Can we improve that? yes the approach is dynamic programming.

Dynamic Approach:

We can solve any problem with dynamic programming if problem solution has following two attributes:

1) optimal substructure : If optimal solution is constructed from the optimal solution of subproblem then the solution has optimal sub structure.

2) overlapping subproblem :  If problem can be broken into sub problem which are used several times.

So both the attributes can be applied on our problem so we can solve our problem by dynamic programming.

So we Follow the same solution as explain above in Solution section.
Let suppose you have to calculate the minimum coins require for rupees j. Then you need to calculate minimum coin for all the value less than j(Optimal substructure).

Running Time:
We need to calculate minimum coin change for all the value less than j. So one loop is require for iteration to 1...j. In each value we need to check for the minimum value by iteration over all the coin value. So nested loop is require for the solution.

Complexity will be O(jl).
Where j is value for which minimum coin change need to be calculate.
l is length of the coin set.  


Code:

int findMinimumCoinChange(int rs, const int coinSetPtr [], size_t coinSetLength){

    int minCoinValues[rs+1];

    int finalSolutiuon = 0;

    memset(minCoinValues, -1, sizeof(minCoinValues));

    minCoinValues[0] = 0;

    //Calculating the solution from 1 to given rs.
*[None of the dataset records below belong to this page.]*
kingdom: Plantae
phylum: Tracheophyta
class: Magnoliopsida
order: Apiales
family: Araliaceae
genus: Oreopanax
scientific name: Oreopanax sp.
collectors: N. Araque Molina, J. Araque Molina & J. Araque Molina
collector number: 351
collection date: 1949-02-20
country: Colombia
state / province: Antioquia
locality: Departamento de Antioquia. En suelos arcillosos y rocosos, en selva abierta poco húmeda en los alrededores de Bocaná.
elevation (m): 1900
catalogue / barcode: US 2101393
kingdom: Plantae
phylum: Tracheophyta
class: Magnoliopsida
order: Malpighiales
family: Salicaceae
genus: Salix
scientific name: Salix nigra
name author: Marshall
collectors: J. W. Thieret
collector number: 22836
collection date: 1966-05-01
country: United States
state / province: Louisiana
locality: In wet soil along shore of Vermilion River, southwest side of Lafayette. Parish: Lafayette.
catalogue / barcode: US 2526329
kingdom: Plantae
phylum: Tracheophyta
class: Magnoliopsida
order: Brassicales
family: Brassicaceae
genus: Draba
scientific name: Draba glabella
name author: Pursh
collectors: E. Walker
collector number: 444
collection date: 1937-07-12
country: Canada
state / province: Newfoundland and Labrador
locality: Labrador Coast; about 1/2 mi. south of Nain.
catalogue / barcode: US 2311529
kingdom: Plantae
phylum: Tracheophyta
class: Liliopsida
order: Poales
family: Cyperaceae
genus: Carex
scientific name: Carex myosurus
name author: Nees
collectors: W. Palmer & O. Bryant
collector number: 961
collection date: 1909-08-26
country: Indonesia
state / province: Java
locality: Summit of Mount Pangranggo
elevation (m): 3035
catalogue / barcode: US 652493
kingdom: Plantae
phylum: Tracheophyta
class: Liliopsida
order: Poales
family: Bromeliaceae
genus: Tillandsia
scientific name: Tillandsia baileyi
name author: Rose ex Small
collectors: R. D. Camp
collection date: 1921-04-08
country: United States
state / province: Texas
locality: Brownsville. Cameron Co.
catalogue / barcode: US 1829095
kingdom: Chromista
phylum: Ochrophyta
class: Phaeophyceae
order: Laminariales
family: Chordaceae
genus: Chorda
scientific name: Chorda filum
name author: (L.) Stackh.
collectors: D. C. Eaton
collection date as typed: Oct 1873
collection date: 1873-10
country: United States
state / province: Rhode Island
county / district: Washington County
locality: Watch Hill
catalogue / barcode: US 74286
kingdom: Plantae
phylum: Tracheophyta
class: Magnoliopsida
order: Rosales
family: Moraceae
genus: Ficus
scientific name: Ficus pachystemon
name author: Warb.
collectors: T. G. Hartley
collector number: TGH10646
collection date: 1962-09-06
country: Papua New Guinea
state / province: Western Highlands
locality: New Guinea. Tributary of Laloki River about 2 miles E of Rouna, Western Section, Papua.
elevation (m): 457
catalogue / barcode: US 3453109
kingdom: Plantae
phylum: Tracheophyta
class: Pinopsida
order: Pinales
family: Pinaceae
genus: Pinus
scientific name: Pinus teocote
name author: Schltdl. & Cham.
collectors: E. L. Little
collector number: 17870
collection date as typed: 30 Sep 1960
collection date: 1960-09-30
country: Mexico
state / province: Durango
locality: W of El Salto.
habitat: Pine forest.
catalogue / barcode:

    for(int i = 1; i <= rs ; i++){

        int solution[coinSetLength];

        memset(solution, -1, sizeof(solution));

        // All possible solution for the value i

        for (int j=0; j < coinSetLength; j++) {

            if(coinSetPtr [j] <= i){

                solution[j] = minCoinValues[i - coinSetPtr[j]] + 1;

            }

        }

        

        finalSolutiuon = -1;

        // Minimum Possible solution for the value i

        for(int k=0;k < coinSetLength;k++){

            if(solution[k] > 0 ){

                if(minCoinValues[i] == -1 || solution[k] < minCoinValues[i]){

                    minCoinValues[i] = solution[k];

                }

            }

        }

        

        

    }

    return minCoinValues[rs];

}

You can download the full source code from the link

Now we are done with the coin change problem :).